Plus tardivement, les Wabanakis seront eux aussi confrontés à des choix difficiles. Dans ce cas, les confrontations qui vont mener à l’établissement de missions ne sont pas liées, comme chez les Hurons-Wendats, à des conflits intertribaux mais plutôt à la poussée anglaise sur la côte atlantique. Repoussés par les Anglais, les Wabanakis n’auront d’autre choix que de se déplacer vers la vallée du Saint-Laurent. Ils deviendront dès lors des alliés des Français dans le contexte de conflits européens qui se transportèrent jusqu’en Amérique et dans lesquels l’objectif premier des Wabanakis, à savoir la récupération des territoires ancestraux, se trouva dilué dans des objectifs européens plus étendus. Encore une fois, la justification première de ces missions ne repose pas sur la conversion, voire sur l’assimilation, mais bien plus sur la volonté des Wabanakis, convertis ou non, de se regrouper afin de sauvegarder leur identité propre.

Lozier poursuit en décrivant les événements qui menèrent à la création des missions iroquoises du Saint-Laurent et qui se situent en préambule de la Grande Paix de 1701. Il mentionne avec moult détails la dialectique qui régnait entre les Iroquois convertis et ceux qui ne l’étaient pas en faisant valoir combien les traditions culturelles et les liens familiaux jouèrent un rôle majeur dans la fin du conflit entre la France et la confédération des Cinq-Nations. Plus que jamais dans ces chapitres, le choix de Lozier d’adopter une vision étique présente une analyse qui n’a été que rarement décrite par les historiens. La résolution des conflits, loin de s’appuyer sur la force, de mettre en scène des vaincus et des vainqueurs, des faibles ou des puissants, repose sur des discussions entre des identités communes, des familles, voire des individus qui semblent avoir une vision qui va bien au-delà de celle des Européens.

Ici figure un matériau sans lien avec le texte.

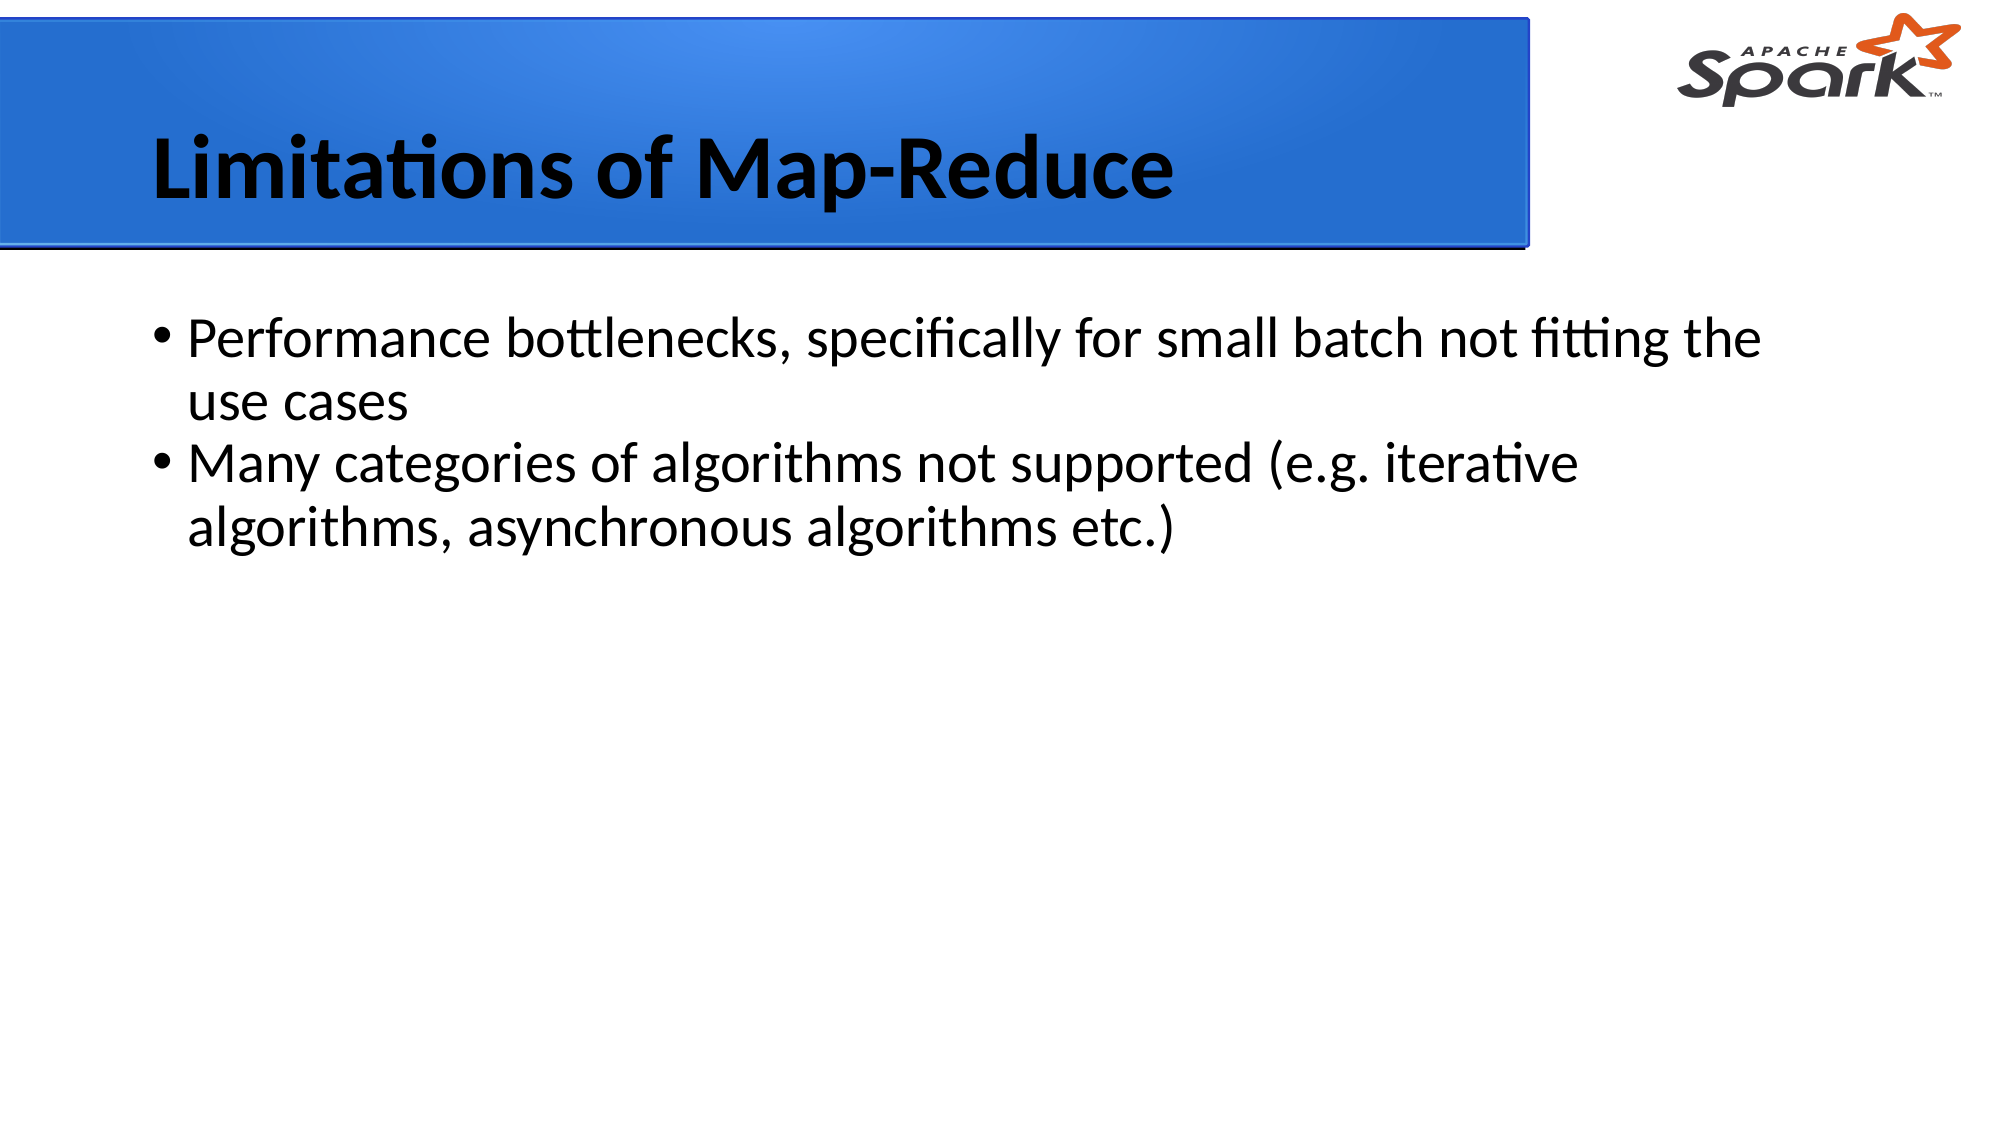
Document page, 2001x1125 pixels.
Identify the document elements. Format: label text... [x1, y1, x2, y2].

text_box Limitations of Map-Reduce [137, 59, 1863, 277]
picture [1677, 13, 1961, 107]
text_box Performance bottlenecks, specifically for small batch not fitting the use cases Many categories of algorithms not supported (e.g. iterative algorithms, asynchronous algorithms etc.) [137, 299, 1863, 1013]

On peut être en accord ou non avec le choix de Lozier de redonner, à partir des voix européennes, la parole aux Premières Nations. On peut toujours affirmer que la part de l’interprétation est grande et emprunte des sentiers qui ont laissé peu de traces. Cette proposition de voir les choses autrement n’en demeure pas moins originale et séduisante. Vivement que ce volume soit traduit en français pour que nos étudiants puissent en saisir toute la finesse.